There are occasions when discretizing is warranted. For instance at the end of an analysis, one might need to have a decision rule that determines further action (e.g., treat or don’t treat with statin drugs) based on some continuous quantity (e.g., cholesterol level). However, the analysis should still be done with continuous variables and any binning only done at the end.

Variable transformation is – as I mentioned above – sometimes a good idea. However, it should not be used without a reason, and sometimes there are better alternatives. For instance if your outcome is not normally distributed, then maybe use a model that more closely mimics your data. For instance, if your data come from a process that likely produces Poisson distributed data, you can use a generalized linear model with a Poisson distribution assumption. Similarly, you do not always need to transform predictors: at times transformations make interpretability harder and it might be better to not transform.

Summary

It is not always necessary to do much feature engineering. But sometimes it can help with the analysis and modeling task and it is worth at least thinking about it, even if you end up deciding that you don’t need it for your project.

This is generally an iterative process. Once you have an idea of the kinds of models you want to apply, figure out if they require or could benefit from some of the data pre-processing steps just described. If yes, implement those processing steps. If a specific algorithm allows it, you can always try to fit the data with and without processing. The differences (or lack of differences) might tell you something useful. At times, this might be a trial-and-error process, where you first do not pre-process, realize the model doesn’t work, then figure out what further processing is needed, then try again.

Further Resources

Footnotes

  1. Feature is another word used for predictor or independent or input variable. The term feature is especially common in the machine learning literature.↩︎

  2. Of course, sometimes exceptions apply. But you need to be able to fully justify why for your situation it is ok to use one of these generally bad approaches. And “everyone else is doing it” is not a good justification 😁.↩︎

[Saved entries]
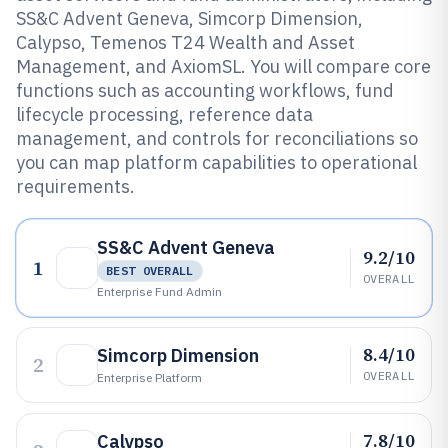
SS&C Advent Geneva, Simcorp Dimension,
Calypso, Temenos T24 Wealth and Asset
Management, and AxiomSL. You will compare core
functions such as accounting workflows, fund
lifecycle processing, reference data
management, and controls for reconciliations so
you can map platform capabilities to operational
requirements.
SS&C Advent Geneva
9.2/10
1
BEST OVERALL
OVERALL
Enterprise Fund Admin
8.4/10
Simcorp Dimension
2
OVERALL
Enterprise Platform
7.8/10
Calypso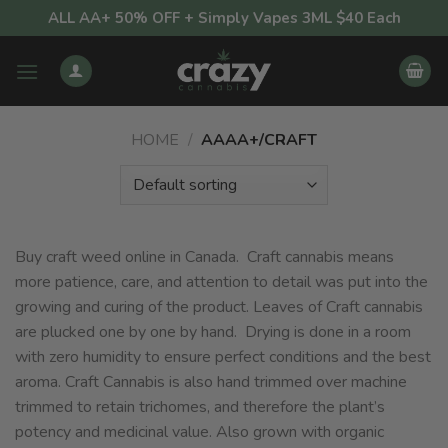
Skip
ALL AA+ 50% OFF + Simply Vapes 3ML $40 Each
to
content
HOME
/
AAAA+/CRAFT
Buy craft weed online in Canada. Craft cannabis means
more patience, care, and attention to detail was put into the
growing and curing of the product. Leaves of Craft cannabis
are plucked one by one by hand. Drying is done in a room
with zero humidity to ensure perfect conditions and the best
aroma. Craft Cannabis is also hand trimmed over machine
trimmed to retain trichomes, and therefore the plant’s
potency and medicinal value. Also grown with organic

> _Task instructions_:
1. Return the passage of the feature engineering text starting at "It is not always" and ending at "for your project.".
2. Decide whether each statement agrees with the feature engineering text, answering yes or no and quoting the words that settle it: (a) Binning of continuous variables should be done at the start of an analysis. (b) Data likely produced by a Poisson process can be fit with a generalized linear model that assumes a Poisson distribution. (c) The term feature is especially common in the machine learning literature.
Rely only on the text to complete this work.

> _Expected outputs_:
1.
It is not always necessary to do much feature engineering. But sometimes it can help with the analysis and modeling task and it is worth at least thinking about it, even if you end up deciding that you don’t need it for your project.

2.
(a) No: "any binning only done at the end."
(b) Yes: "you can use a generalized linear model with a Poisson distribution assumption."
(c) Yes: "The term feature is especially common in the machine learning literature."